Adversarially robust stochastic multi-armed bandits
Julian Zimmert received his Masters degree in Mathematics at the Humboldt University of Berlin and is now a final year PhD student at the University of Copenhagen working under supervision of Yevgeny Seldin. His main area of research is robust algorithms for ranges of environments, in particular algorithms for multi-armed bandits in adversarial and stochastic settings. Recently, he did an internship at DeepMind in the Foundations group of Csaba Szepesvari working on a connection between mirror descent and the information theoretic analysis of Thompson sampling.

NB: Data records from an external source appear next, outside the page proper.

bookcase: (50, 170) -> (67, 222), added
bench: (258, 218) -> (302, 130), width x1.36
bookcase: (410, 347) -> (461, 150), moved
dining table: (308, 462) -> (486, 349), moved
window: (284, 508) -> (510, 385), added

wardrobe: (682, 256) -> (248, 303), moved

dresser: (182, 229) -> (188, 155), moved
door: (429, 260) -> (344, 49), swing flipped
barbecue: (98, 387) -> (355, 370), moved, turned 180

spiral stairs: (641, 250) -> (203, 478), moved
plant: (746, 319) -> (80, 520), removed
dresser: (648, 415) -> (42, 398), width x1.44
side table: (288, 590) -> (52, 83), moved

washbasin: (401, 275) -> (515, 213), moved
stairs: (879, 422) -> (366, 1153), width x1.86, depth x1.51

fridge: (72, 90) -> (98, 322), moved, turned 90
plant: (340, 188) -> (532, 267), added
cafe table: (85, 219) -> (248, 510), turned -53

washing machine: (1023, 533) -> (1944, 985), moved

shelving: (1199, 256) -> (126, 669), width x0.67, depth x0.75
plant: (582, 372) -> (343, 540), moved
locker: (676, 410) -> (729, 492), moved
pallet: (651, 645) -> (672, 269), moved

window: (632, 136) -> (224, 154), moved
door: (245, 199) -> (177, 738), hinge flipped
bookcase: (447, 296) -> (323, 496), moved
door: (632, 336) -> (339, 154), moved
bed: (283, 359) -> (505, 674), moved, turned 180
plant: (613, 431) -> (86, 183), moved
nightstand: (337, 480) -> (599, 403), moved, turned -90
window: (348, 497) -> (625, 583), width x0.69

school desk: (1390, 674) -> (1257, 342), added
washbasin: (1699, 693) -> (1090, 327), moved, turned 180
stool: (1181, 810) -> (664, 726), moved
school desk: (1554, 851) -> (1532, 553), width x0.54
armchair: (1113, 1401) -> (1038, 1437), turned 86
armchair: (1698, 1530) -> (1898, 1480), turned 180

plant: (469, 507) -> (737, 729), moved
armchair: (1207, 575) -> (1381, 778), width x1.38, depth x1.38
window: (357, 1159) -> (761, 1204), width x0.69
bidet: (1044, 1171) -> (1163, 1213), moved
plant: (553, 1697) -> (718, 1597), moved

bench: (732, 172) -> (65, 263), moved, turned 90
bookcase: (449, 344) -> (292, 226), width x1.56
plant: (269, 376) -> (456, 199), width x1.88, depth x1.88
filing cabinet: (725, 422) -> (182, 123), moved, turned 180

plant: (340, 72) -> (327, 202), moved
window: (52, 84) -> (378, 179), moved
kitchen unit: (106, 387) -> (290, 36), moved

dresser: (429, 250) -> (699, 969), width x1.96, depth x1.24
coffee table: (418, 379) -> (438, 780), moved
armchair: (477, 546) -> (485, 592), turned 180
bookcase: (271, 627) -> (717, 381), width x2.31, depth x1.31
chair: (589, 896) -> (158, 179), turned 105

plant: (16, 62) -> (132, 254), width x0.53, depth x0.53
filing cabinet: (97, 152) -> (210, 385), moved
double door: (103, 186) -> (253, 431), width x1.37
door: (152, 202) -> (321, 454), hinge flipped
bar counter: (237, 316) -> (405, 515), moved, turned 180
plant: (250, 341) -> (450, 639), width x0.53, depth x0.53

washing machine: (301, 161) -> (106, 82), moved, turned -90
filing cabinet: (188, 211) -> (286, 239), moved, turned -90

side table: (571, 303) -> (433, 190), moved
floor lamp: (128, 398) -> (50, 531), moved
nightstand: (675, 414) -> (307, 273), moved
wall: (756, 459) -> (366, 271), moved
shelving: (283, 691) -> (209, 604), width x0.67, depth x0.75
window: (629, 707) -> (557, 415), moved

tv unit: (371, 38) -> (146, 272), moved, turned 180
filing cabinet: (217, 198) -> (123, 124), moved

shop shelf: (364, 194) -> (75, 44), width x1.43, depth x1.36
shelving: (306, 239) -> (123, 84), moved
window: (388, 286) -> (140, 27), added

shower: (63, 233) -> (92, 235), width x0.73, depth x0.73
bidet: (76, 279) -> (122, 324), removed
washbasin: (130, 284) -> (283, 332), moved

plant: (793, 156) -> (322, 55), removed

Multi-armed bandits are a popular framework for optimal experimental design with applications in digital advertising and website optimisation. Traditionally, the bandit literature separates between two distinct forms of environments: The stochastic setting assumes that the data is generated by an i.i.d. process, which allows specialised algorithms to learn quickly. At the other extreme, the adversarial setting only assumes boundedness. This makes learning extremely robust, but comes at the cost of significantly slower convergence to the optimal solution. Real world applications are typically somewhere in between. While it might be reasonable to assume the data is close to i.i.d., the distribution might be influenced by hidden confounders or undergo unforeseen changes. Practically this means that stochastic bandit algorithms might fail even to approach a good solution. This poses a serious dilemma to the practitioners. Should one prioritise fast or robust learning? But why not both? This talk presents a recent breakthrough in practical all-purpose algorithms.